The lack of a clear pathogenesis for AU has contributed to difficulty in proposing evidence-based treatments for affected patients. The mechanism of AU is not well understood and researchers have been unable to ascertain whether the condition is dependent on histamine release or not.
The clinical presentation of AU entails “characteristic 1–3mm folliculocentric wheals and surrounding 1–3cm erythematous flares within 20–30 minutes following skin contact with water.” The review states how diagnosis is based on a history of urticaria after water exposure and a positive water challenge test.
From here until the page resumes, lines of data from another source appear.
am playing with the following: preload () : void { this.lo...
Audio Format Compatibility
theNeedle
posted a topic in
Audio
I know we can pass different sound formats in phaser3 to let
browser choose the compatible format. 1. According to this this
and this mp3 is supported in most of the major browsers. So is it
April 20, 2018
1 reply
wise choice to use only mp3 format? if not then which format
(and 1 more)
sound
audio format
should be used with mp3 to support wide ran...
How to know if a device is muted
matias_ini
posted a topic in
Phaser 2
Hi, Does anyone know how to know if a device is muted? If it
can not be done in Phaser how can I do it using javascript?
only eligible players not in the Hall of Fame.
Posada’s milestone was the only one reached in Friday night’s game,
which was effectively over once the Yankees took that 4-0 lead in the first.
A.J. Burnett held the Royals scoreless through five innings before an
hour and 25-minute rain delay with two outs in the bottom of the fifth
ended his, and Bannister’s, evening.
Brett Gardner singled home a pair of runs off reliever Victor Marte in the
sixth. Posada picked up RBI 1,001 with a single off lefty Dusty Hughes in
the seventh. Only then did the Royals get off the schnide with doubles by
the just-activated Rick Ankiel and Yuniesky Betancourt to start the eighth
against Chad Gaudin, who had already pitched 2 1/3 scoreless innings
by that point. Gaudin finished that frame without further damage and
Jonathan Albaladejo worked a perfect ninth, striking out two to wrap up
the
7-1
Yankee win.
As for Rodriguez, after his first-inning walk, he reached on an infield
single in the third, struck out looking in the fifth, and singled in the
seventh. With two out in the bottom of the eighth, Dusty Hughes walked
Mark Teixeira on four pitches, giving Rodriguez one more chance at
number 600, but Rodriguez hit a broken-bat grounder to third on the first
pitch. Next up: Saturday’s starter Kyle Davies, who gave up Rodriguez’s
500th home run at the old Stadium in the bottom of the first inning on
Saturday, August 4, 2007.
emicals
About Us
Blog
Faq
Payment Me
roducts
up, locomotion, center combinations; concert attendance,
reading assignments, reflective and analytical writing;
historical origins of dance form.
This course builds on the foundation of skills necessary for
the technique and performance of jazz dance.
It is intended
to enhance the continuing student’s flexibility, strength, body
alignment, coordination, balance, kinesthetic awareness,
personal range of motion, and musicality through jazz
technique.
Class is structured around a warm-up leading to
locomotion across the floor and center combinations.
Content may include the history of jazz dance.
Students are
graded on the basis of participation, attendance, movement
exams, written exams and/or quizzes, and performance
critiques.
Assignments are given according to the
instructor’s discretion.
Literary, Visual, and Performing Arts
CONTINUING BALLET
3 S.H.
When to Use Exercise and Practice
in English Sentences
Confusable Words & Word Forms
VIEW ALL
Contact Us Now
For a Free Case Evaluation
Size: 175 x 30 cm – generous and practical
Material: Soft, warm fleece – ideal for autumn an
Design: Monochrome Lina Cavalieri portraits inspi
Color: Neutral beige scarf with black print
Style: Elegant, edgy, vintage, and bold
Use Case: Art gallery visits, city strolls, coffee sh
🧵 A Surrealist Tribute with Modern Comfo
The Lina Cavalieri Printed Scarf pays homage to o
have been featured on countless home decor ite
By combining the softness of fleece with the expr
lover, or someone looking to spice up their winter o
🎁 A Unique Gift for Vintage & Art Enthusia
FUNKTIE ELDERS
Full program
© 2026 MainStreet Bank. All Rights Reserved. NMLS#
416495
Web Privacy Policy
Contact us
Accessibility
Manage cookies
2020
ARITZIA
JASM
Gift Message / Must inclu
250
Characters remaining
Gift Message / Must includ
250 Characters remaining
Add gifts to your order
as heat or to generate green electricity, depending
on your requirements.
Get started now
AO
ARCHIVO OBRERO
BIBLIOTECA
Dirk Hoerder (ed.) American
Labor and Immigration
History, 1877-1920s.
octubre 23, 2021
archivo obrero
The main challenge in diagnosing AU is in differentiating the condition from other types of physical urticaria. Lab tests can be used in this regard to rule out other reactions, such as immunoglobulin E-mediated allergic reaction, however the histopathology of AU is consistent with nonspecific urticaria, so it will not aid in diagnosis.
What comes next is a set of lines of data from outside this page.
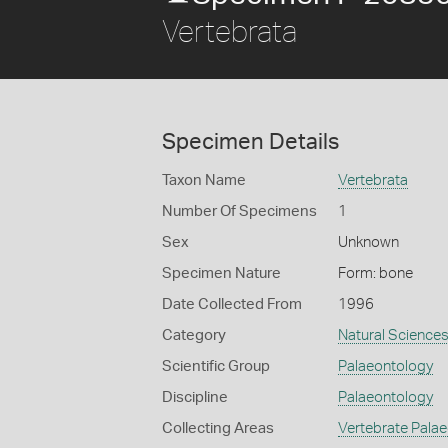
Vertebrata
Specimen Details
Taxon Name
Vertebrata
Number Of Specimens
1
Sex
Unknown
Specimen Nature
Form: bone
Date Collected From
1996
Category
Natural Science
Scientific Group
Palaeontology
Discipline
Palaeontology
Collecting Areas
Vertebrate Pala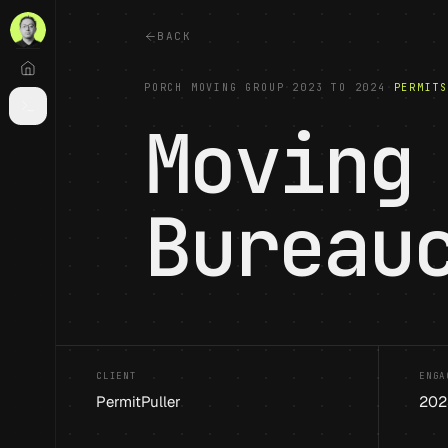
BACK
PORCH MOVING GROUP
·
2023 TO 2024
·
PERMIT
Moving
Bureau
CLIENT
ENGA
PermitPuller
202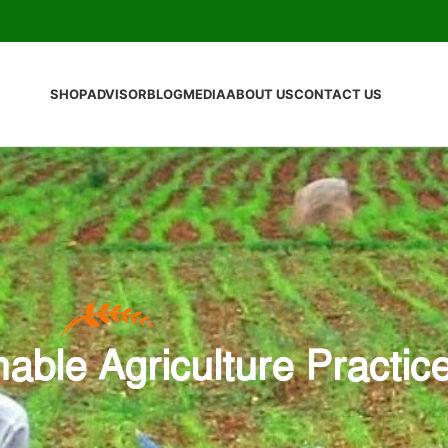
SHOP
ADVISOR
BLOG
MEDIA
ABOUT US
CONTACT US
nable Agriculture Practic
Generally, oral H1 antihistamines are used as first-line therapy. Oil in-in-water emulsions and petrolatum-containing creams applied prior to water exposure have been shown to be effective in reducing urticaria in some AU patients. This option should be considered and tried before antihistamines, particularly in pediatric patients, to side-step the possible adverse effects of oral antihistamines.
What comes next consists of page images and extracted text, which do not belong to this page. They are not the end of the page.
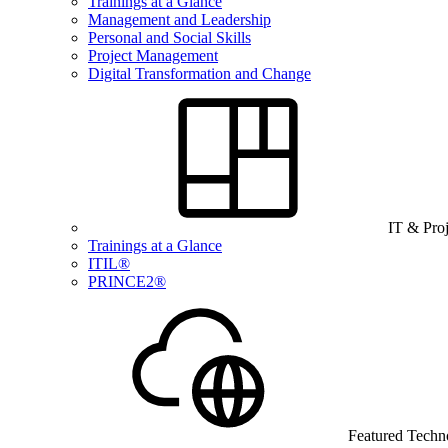
Trainings at a Glance
Management and Leadership
Personal and Social Skills
Project Management
Digital Transformation and Change
IT & Pro
Trainings at a Glance
ITIL®
PRINCE2®
Featured Techn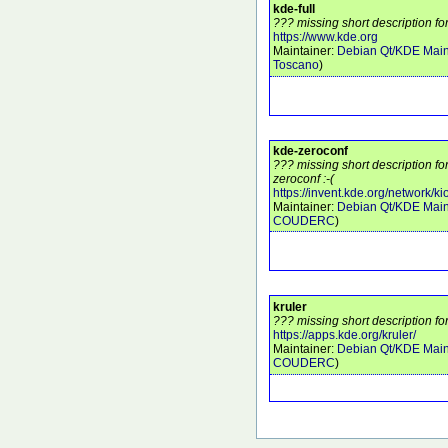
kde-full
??? missing short description for
https://www.kde.org
Maintainer:
Debian Qt/KDE Main
Toscano
)
kde-zeroconf
??? missing short description f
zeroconf :-(
https://invent.kde.org/network/ki
Maintainer:
Debian Qt/KDE Main
COUDERC
)
kruler
??? missing short description for
https://apps.kde.org/kruler/
Maintainer:
Debian Qt/KDE Main
COUDERC
)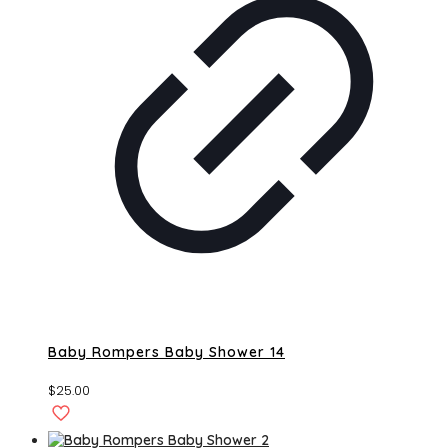
Baby Rompers Baby Shower 14
$
25.00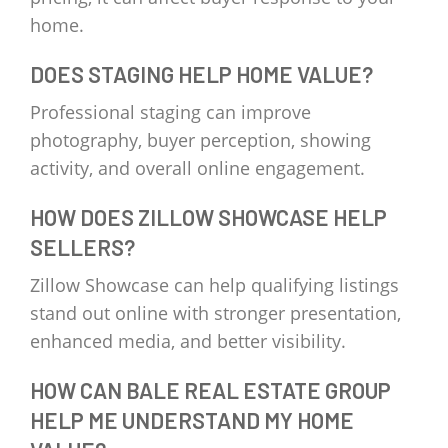
home.
DOES STAGING HELP HOME VALUE?
Professional staging can improve
photography, buyer perception, showing
activity, and overall online engagement.
HOW DOES ZILLOW SHOWCASE HELP
SELLERS?
Zillow Showcase can help qualifying listings
stand out online with stronger presentation,
enhanced media, and better visibility.
HOW CAN BALE REAL ESTATE GROUP
HELP ME UNDERSTAND MY HOME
If topical and oral treatments are inadequate, Psoralens ultraviolet radiation A and ultraviolet radiation B have been reported to resolve symptoms of AU in a few cases (Parker RK, Crowe MJ, Guin JD. Aquagenic urticaria. Cutis. 1992;50(4):283–284). Psoralens ultraviolet radiation A has also been used in combination with antihistamine therapy with good response (Martínez-Escribano JA, et al. Treatment of aquagenic urticaria with PUVA and astemizole. J Am Acad Dermatol. 1997;36(1):118–119).
The authors conclude that the cornerstone of therapy for AU is nonsedating, second-generation H1 antihistamines; evidence for the use of other therapies (other oral agents, topical agents, and phototherapy) are currently lacking and require further investigation. The authors also speculate that genetic linkage studies may be of benefit in uncovering the pathogenesis of AU.